DOCUMENT SEGMENT -
In February 2018, Penguin launched their new ‘Penguin Women Writers’ series. Featuring four books chosen by the acclaimed authors Penelope Lively and Kamila Shamsie, the series seeks to shine the spotlight on women writers whose work has been hitherto neglected in the UK. To find out more, we spoke to the editor who commissioned the series, Isabel Wall.
This interview is published as part of a March 2018 endeavour, ‘A Month of Our Own: Amplifying Women’s Voices on LSE Review of Books’. If you would like to contribute to the project in this month or beyond, please contact us at Lsereviewofbooks@lse.ac.uk.
Q: What was the impetus behind the ‘Penguin Women Writers’ series and how did you approach Penelope Lively and Kamila Shamsie to choose the four books?
February 2018 marked the centenary of (some) women getting the vote in Britain, and I wanted to celebrate the occasion with a publishing event that would champion books by women writers who had been unfairly neglected. I decided to invite two of our most acclaimed contemporary writers, Penelope Lively and Kamila Shamsie, to choose and introduce two books each. We have published Penelope at Penguin General for many years, so I knew she was someone who regularly supported women’s writing and would bring extensive knowledge and expertise to the series. I was very inspired by Kamila’s piece in the Guardian on making 2018 a year of only publishing women, so she seemed an obvious choice as a passionate advocate for women’s contributions to literature. Both are authors I greatly admire in their own right, and whose endorsement I knew would make a world of difference in attracting new readers to these forgotten gems.
Q: Could you introduce the books that make up the series? Were there any set parameters when it came to Penelope and Kamila’s choices, and did you encounter any practical issues in bringing these particular works (back) into print in the UK?
The Penguin Women Writers series brings together a brilliantly diverse collection of books. Penelope champions the work of Mary McCarthy, the fiercely intelligent and acerbic American writer and activist, whose novel Birds of America explores political issues as relevant today as when it was first written in 1971, from the threat of war to environmental destruction. It’s also a witty account of the strange and surprising nature of growing up, as her teenage protagonist discovers when he leaves America for a thrilling new life in Paris. Penelope’s second choice is a little known novel for adults by the beloved children’s writer E. Nesbit: The Lark, first published in 1922, is an utterly joyful book about two young girls determined to earn a living of their own after their male guardian gambles away their inheritance.
Kamila’s choices introduce readers to writers who are renowned in other parts of the world but barely known here in the UK: Ismat Chughtai and Sara Suleri. Chughtai was India’s most controversial feminist writer who was prosecuted (unsuccessfully) on obscenity charges for daring to write about lesbian love in 1940s India. This is just one of the pieces contained in Lifting the Veil, a wickedly funny collection of short stories and autobiographical fragments that explore female sexuality in a patriarchal world. Suleri’s Meatless Days, first published in 1989, is a searing memoir of life in Pakistan; the sudden death of the author’s mother and sister inspire a profound and heartbreaking meditation on love and grief.

WHAT TO DO -
Continue the interview about the Penguin Women Writers series from where it stops. You won't need the rows that follow.

EXTRACTED DATA -

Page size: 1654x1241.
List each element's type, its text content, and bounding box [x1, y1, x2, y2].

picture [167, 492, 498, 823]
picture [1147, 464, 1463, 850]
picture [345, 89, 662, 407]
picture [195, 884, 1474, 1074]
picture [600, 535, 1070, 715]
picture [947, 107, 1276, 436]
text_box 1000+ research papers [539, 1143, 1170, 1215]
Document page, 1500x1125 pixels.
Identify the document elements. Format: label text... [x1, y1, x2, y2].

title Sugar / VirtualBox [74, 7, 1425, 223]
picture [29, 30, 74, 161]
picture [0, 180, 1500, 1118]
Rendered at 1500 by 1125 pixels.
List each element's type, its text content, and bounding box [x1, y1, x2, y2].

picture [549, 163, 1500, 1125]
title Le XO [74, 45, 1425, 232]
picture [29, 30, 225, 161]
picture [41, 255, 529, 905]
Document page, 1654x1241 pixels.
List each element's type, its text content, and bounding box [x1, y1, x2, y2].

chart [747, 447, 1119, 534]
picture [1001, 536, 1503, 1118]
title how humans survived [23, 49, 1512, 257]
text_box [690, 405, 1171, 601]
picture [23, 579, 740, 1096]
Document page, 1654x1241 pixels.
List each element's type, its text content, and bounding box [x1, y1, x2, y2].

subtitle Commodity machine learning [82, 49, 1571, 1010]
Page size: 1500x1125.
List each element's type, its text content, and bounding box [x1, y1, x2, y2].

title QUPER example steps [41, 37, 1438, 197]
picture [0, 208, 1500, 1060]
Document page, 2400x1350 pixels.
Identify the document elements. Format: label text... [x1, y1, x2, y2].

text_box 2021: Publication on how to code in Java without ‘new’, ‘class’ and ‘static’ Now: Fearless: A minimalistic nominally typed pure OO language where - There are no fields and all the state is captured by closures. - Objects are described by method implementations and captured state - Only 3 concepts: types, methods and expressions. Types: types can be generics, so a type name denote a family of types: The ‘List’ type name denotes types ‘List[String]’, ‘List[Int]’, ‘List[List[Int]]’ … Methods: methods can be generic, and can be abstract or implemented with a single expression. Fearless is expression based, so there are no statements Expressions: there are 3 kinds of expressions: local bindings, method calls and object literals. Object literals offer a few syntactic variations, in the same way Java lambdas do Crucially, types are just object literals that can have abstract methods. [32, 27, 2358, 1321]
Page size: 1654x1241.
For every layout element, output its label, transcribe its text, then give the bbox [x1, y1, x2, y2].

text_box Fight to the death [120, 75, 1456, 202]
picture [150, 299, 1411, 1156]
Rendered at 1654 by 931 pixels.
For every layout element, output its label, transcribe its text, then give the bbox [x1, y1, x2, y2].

REPLY -
I deliberately gave Penelope and Kamila a very wide remit – to choose two books of any time, place or genre. The only criteria were that they had to be either out of print or out of copyright in the UK, for practical reasons, and happily I was able to acquire rights from the various agents and estates easily once they had both made their choices.
Q: The cover art by Martha Rich is very striking. How did you come to approach her to design the covers for the series?
I knew that I wanted all four covers to be designed by a single female designer, in keeping with my aim of celebrating women’s creativity. And I wanted a very bold, striking and colourful series look – something that demanded attention. Our art director John Hamilton suggested a variety of possible female designers and showed me their portfolios – I was immediately struck by Martha’s playful and exuberant style. Happily Martha agreed to take on the commission and hand-painted every aspect of all four covers.
Q: As you mention, the four books were originally published in different eras, countries and languages. How important was it to have this diversity, and would you like the series to contribute to the rediscovery of ‘lost’ or underappreciated works by other women writers around the world?
I’m delighted that the series has such variety – it’s a testament to the extraordinary range of women’s writing that exists, and it challenges our preconceived ideas of, say, what a Muslim woman in 1940s India might be writing about, or how an American woman in the 1970s might portray France or Italy. I’m particularly pleased to have been able to include a work in translation in this series, as it’s increasingly necessary to read works by authors writing from different cultures and perspectives. And I very much hope that the series will inspire others – both publishers and readers – to seek out other books which may have been unfairly neglected for reasons of prejudice or bias.
Q: While the most recent of the books was written in 1989, Kamila and Penelope have both spoken of their continued resonance in the contemporary moment. Was it important that these works all feel relevant today, rather than being seen as ‘period pieces’?
I didn’t set out to find books that were necessarily relevant to today’s society, but rather ones which modern readers would still find enjoyable and entertaining. The Lark, for instance, could be called a period piece as it very much focuses on concerns of its day – from the question of women earning their own living to class snobbery – yet it is a book that readers love for its old-fashioned wit and light-hearted charm. Birds of America, though, is remarkable in its portrayal of a teenager troubled by political issues which remain at the forefront of our debates today. And all four authors shared a radical and progressive outlook which feels incredibly relevant to the world we live in now.
Q: You mentioned Kamila’s article in the Guardian and the centenary of some women being given the right to vote in the UK as inspirations. Do you see the series as contributing to debates surrounding gender (and other) imbalances in publishing?
Absolutely – I hope not only to bring attention to the four forgotten gems included in the Penguin Women Writers series, but also to contribute to a conversation around broader issues of equal representation for all: from what is included in the canon, to the importance of championing diverse voices.
Note: This interview gives the views of the author, and not the position of the LSE Review of Books blog, or of the London School of Economics. Images are provided courtesy of Penguin and should not be reproduced without the permission of the copyright holder.
Image One Credit: Penguin Women Writers novels (copyright Penguin/Martha Rich).
Image Two Credit: Penguin Women Writers novels (copyright Penguin/Martha Rich).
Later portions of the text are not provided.